LONDON: Two particular consumer trends are giving brands new ways to think about how they can use data and tech to be relevant and helpful according to researcher Mintel.

Simon Moriarty, director of trends, EMEA at Mintel, discussed how brands can use data to be relevant and helpful while not crossing the line into being intrusive or breaching regulations during the recent London Tech Week. (For more read WARC’s report: Data and insight: how can brands keep up with their audiences?.)

“People create data,” he said. “Actions, movements and behaviour all leave a trail and tell a story.
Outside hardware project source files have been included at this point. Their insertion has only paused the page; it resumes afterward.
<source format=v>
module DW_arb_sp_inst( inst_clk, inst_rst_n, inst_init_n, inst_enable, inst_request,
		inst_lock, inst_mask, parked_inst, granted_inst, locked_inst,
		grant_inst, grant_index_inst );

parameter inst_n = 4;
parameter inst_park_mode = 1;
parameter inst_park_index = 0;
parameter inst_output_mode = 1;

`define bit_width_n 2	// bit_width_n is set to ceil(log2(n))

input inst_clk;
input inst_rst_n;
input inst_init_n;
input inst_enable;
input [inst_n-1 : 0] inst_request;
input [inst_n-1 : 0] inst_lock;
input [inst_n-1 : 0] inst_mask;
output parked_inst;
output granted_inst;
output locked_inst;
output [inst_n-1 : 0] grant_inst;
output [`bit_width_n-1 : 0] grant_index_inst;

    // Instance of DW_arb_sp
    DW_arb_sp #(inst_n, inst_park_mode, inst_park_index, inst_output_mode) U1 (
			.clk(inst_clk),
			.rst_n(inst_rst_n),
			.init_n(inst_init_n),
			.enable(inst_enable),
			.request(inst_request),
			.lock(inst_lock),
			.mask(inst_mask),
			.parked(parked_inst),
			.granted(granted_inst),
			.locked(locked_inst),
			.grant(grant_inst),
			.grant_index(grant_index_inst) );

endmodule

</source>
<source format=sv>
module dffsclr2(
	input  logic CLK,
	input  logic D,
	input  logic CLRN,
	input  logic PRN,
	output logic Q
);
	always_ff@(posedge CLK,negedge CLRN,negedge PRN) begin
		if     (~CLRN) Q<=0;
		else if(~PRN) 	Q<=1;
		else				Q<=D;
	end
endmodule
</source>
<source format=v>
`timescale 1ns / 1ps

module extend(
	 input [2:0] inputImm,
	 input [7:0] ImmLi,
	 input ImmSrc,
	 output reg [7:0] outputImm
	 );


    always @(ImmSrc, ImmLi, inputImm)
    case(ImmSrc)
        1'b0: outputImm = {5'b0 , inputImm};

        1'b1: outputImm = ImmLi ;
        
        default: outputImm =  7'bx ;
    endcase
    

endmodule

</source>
Technology is now allowing people to listen to this data, learn from it and react.”

That is especially true in the health space where technology has “redefined self-control” as people now can track and monitor their behaviour, receive feedback and respond accordingly.

“As the data we create becomes more easily accessible and understood, it will help people to make smarter decisions about what, when and where to consume,” Moriarty stated.
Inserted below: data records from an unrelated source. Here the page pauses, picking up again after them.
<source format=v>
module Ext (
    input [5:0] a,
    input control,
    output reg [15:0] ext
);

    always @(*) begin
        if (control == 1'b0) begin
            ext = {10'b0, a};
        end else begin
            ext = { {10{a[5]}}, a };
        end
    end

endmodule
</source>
Fitbit, for example, has announced a new in-app experience that enables females to track and manage their health around their menstrual cycles, including advice on what type of exercise is most effective at different times of the month.

“It’s not about not changing the world; it’s about making small changes to specific demographics, based on what they need, and providing a service that is customised,” said Moriarty.
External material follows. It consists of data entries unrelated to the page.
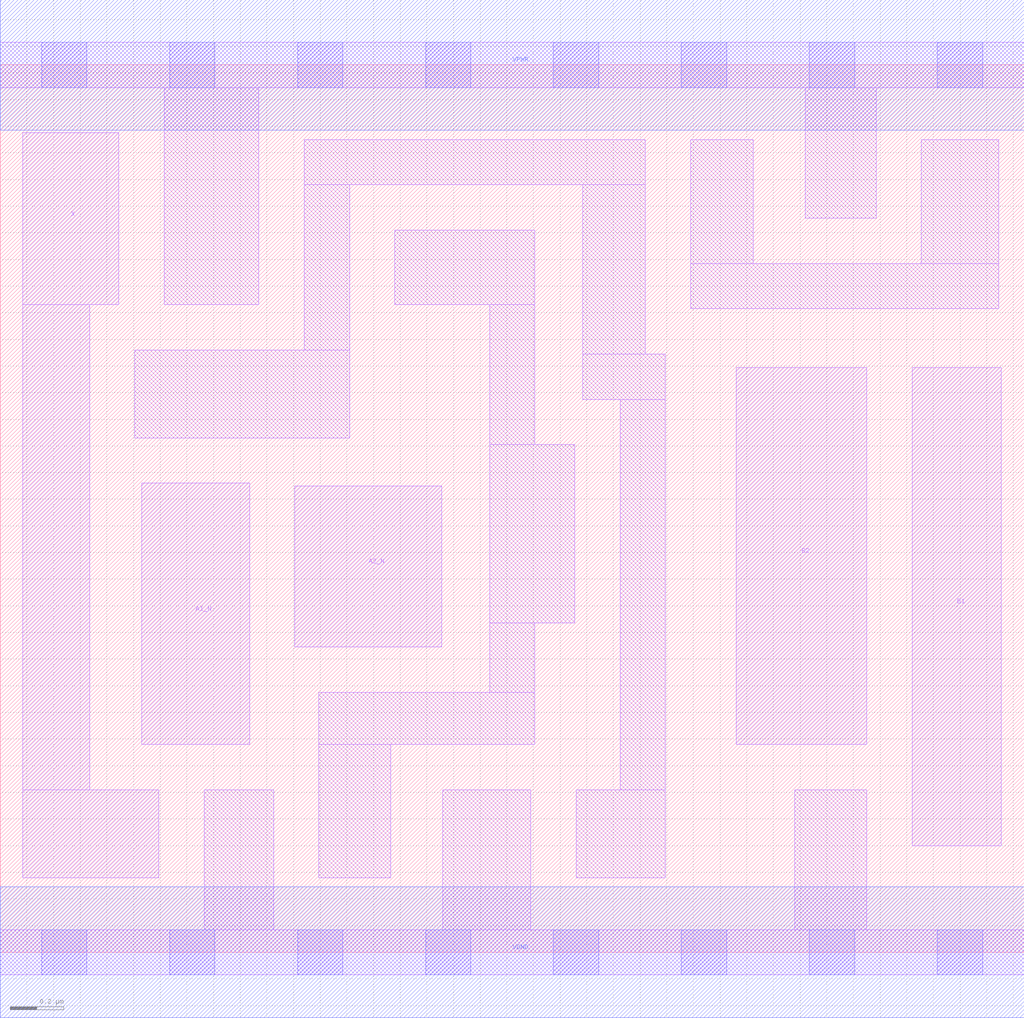
<source format=lef>
# Copyright 2020 The SkyWater PDK Authors
#
# Licensed under the Apache License, Version 2.0 (the "License");
# you may not use this file except in compliance with the License.
# You may obtain a copy of the License at
#
#     https://www.apache.org/licenses/LICENSE-2.0
#
# Unless required by applicable law or agreed to in writing, software
# distributed under the License is distributed on an "AS IS" BASIS,
# WITHOUT WARRANTIES OR CONDITIONS OF ANY KIND, either express or implied.
# See the License for the specific language governing permissions and
# limitations under the License.
#
# SPDX-License-Identifier: Apache-2.0

VERSION 5.7 ;
  NAMESCASESENSITIVE ON ;
  NOWIREEXTENSIONATPIN ON ;
  DIVIDERCHAR "/" ;
  BUSBITCHARS "[]" ;
UNITS
  DATABASE MICRONS 200 ;
END UNITS
MACRO sky130_fd_sc_lp__a2bb2o_0
  CLASS CORE ;
  FOREIGN sky130_fd_sc_lp__a2bb2o_0 ;
  ORIGIN  0.000000  0.000000 ;
  SIZE  3.840000 BY  3.330000 ;
  SYMMETRY X Y R90 ;
  SITE unit ;
  PIN A1_N
    ANTENNAGATEAREA  0.126000 ;
    DIRECTION INPUT ;
    USE SIGNAL ;
    PORT
      LAYER li1 ;
        RECT 0.530000 0.780000 0.935000 1.760000 ;
    END
  END A1_N
  PIN A2_N
    ANTENNAGATEAREA  0.126000 ;
    DIRECTION INPUT ;
    USE SIGNAL ;
    PORT
      LAYER li1 ;
        RECT 1.105000 1.145000 1.655000 1.750000 ;
    END
  END A2_N
  PIN B1
    ANTENNAGATEAREA  0.126000 ;
    DIRECTION INPUT ;
    USE SIGNAL ;
    PORT
      LAYER li1 ;
        RECT 3.420000 0.400000 3.755000 2.195000 ;
    END
  END B1
  PIN B2
    ANTENNAGATEAREA  0.126000 ;
    DIRECTION INPUT ;
    USE SIGNAL ;
    PORT
      LAYER li1 ;
        RECT 2.760000 0.780000 3.250000 2.195000 ;
    END
  END B2
  PIN X
    ANTENNADIFFAREA  0.293500 ;
    DIRECTION OUTPUT ;
    USE SIGNAL ;
    PORT
      LAYER li1 ;
        RECT 0.085000 0.280000 0.595000 0.610000 ;
        RECT 0.085000 0.610000 0.335000 2.430000 ;
        RECT 0.085000 2.430000 0.445000 3.075000 ;
    END
  END X
  PIN VGND
    DIRECTION INOUT ;
    USE GROUND ;
    PORT
      LAYER met1 ;
        RECT 0.000000 -0.245000 3.840000 0.245000 ;
    END
  END VGND
  PIN VPWR
    DIRECTION INOUT ;
    USE POWER ;
    PORT
      LAYER met1 ;
        RECT 0.000000 3.085000 3.840000 3.575000 ;
    END
  END VPWR
  OBS
    LAYER li1 ;
      RECT 0.000000 -0.085000 3.840000 0.085000 ;
      RECT 0.000000  3.245000 3.840000 3.415000 ;
      RECT 0.505000  1.930000 1.310000 2.260000 ;
      RECT 0.615000  2.430000 0.970000 3.245000 ;
      RECT 0.765000  0.085000 1.025000 0.610000 ;
      RECT 1.140000  2.260000 1.310000 2.880000 ;
      RECT 1.140000  2.880000 2.420000 3.050000 ;
      RECT 1.195000  0.280000 1.465000 0.780000 ;
      RECT 1.195000  0.780000 2.005000 0.975000 ;
      RECT 1.480000  2.430000 2.005000 2.710000 ;
      RECT 1.660000  0.085000 1.990000 0.610000 ;
      RECT 1.835000  0.975000 2.005000 1.235000 ;
      RECT 1.835000  1.235000 2.155000 1.905000 ;
      RECT 1.835000  1.905000 2.005000 2.430000 ;
      RECT 2.160000  0.280000 2.495000 0.610000 ;
      RECT 2.185000  2.075000 2.495000 2.245000 ;
      RECT 2.185000  2.245000 2.420000 2.880000 ;
      RECT 2.325000  0.610000 2.495000 2.075000 ;
      RECT 2.590000  2.415000 3.745000 2.585000 ;
      RECT 2.590000  2.585000 2.825000 3.050000 ;
      RECT 2.980000  0.085000 3.250000 0.610000 ;
      RECT 3.020000  2.755000 3.285000 3.245000 ;
      RECT 3.455000  2.585000 3.745000 3.050000 ;
    LAYER mcon ;
      RECT 0.155000 -0.085000 0.325000 0.085000 ;
      RECT 0.155000  3.245000 0.325000 3.415000 ;
      RECT 0.635000 -0.085000 0.805000 0.085000 ;
      RECT 0.635000  3.245000 0.805000 3.415000 ;
      RECT 1.115000 -0.085000 1.285000 0.085000 ;
      RECT 1.115000  3.245000 1.285000 3.415000 ;
      RECT 1.595000 -0.085000 1.765000 0.085000 ;
      RECT 1.595000  3.245000 1.765000 3.415000 ;
      RECT 2.075000 -0.085000 2.245000 0.085000 ;
      RECT 2.075000  3.245000 2.245000 3.415000 ;
      RECT 2.555000 -0.085000 2.725000 0.085000 ;
      RECT 2.555000  3.245000 2.725000 3.415000 ;
      RECT 3.035000 -0.085000 3.205000 0.085000 ;
      RECT 3.035000  3.245000 3.205000 3.415000 ;
      RECT 3.515000 -0.085000 3.685000 0.085000 ;
      RECT 3.515000  3.245000 3.685000 3.415000 ;
  END
END sky130_fd_sc_lp__a2bb2o_0
END LIBRARY

</source>
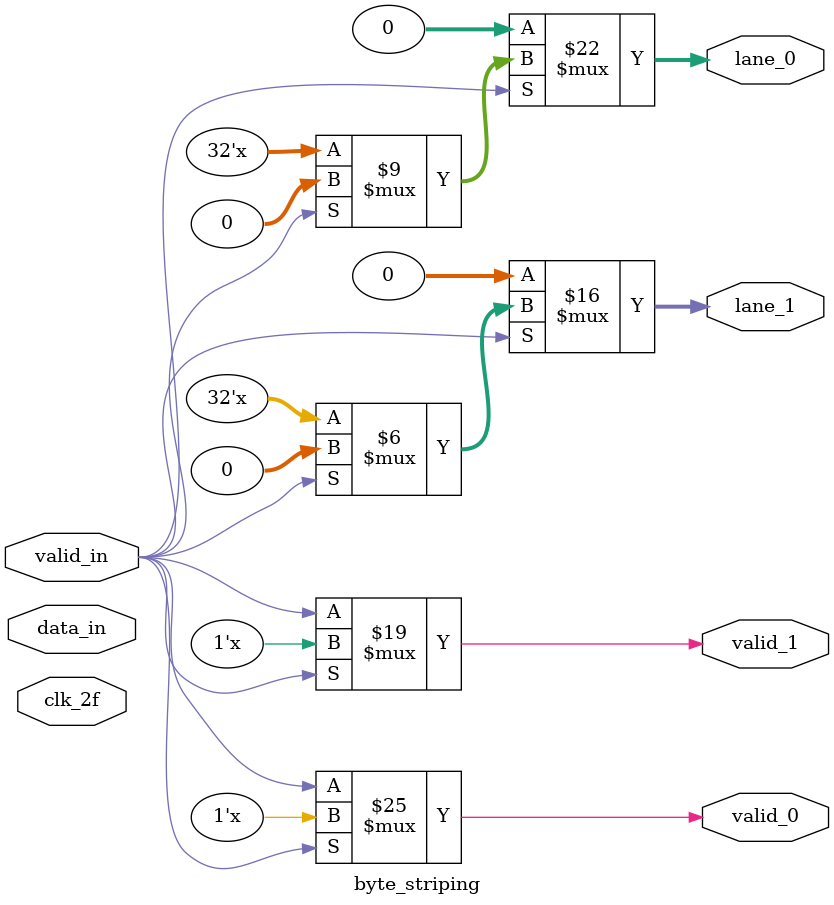
<source format=v>
/* ***********************************************************
                    Universidad de Costa Rica
                 Escuela de Ingenieria Electrica 
                             IE0523 
                    Circuitos Digitales 2

                           byte_striping.v

Autores: Alexa Carmona Buzo <alexa.carmona@ucr.ac.cr>
        Katharina Alfaro Solis <katharina.alfaro@ucr.ac.cr>
        Kevin Chen Wu 
        Raquel Corrales 
Fecha: 04/10/2021

Descripcion:
  Contiene el modulo de bit striping. Recibe senal de clk_2f, data_in, valid_in y 
  separa las senales en dos canales a una frecuencia mas baja. 

*********************************************************** */

module byte_striping (
                      input clk_2f,
                      input valid_in,
                      input [31:0]data_in,
                      output reg valid_0,
                      output reg [31:0] lane_0,
                      output reg valid_1,
                      output reg [31:0] lane_1
                                                );
    

    reg [1:0] counter = 2'b01;
	always @(posedge clk_2f ) begin
		counter <= counter +1;
	end

	always @(counter) begin
		if (valid_in) begin
			case (counter)
	
				2'b00: begin
					lane_0 = data_in;
					valid_0 = valid_in;
				end
				2'b01: begin
					lane_1 = data_in;
					valid_1 = valid_in;
				end
				2'b10: begin
					lane_0 = data_in;
					valid_0 = valid_in;
				end
				2'b11: begin
					lane_1 = data_in;
					valid_1 = valid_in;
				end
			
				default: begin
					lane_0 = 'h00000000; 
					lane_1 = 'h00000000;
				end			
			endcase	
			end
		else begin
			counter = 2'b01;
			lane_0 = 'h00000000;
			lane_1 = 'h00000000;
			valid_0 = valid_in;
			valid_1 = valid_in;
		end
		
	end
endmodule

</source>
He also highlighted how technological devices and digital platforms are being used to connect consumers and enhance their relationships, a trend Mintel describes as Click and Connect.

Thus, as people become accustomed to the ease of connection offered by phones and social networks, they’re looking for ways to share real-life experiences together even when they’re not in the same physical space – leading to a rise in the number of digital platforms that can facilitate such behaviour.

Outdoor clothing brand Patagonia, for example, has recently launched Patagonia Action Works, a digital platform that connects people to events and petitions, while also helping them get involved with local environmental initiatives.

Mobile technology can be positioned as a social enhancer rather than an isolator, Moriarty advised, and its built-in location tech can encourage impromptu meet-ups, allowing brands to emphasise their social, sharing or relationship-building attributes.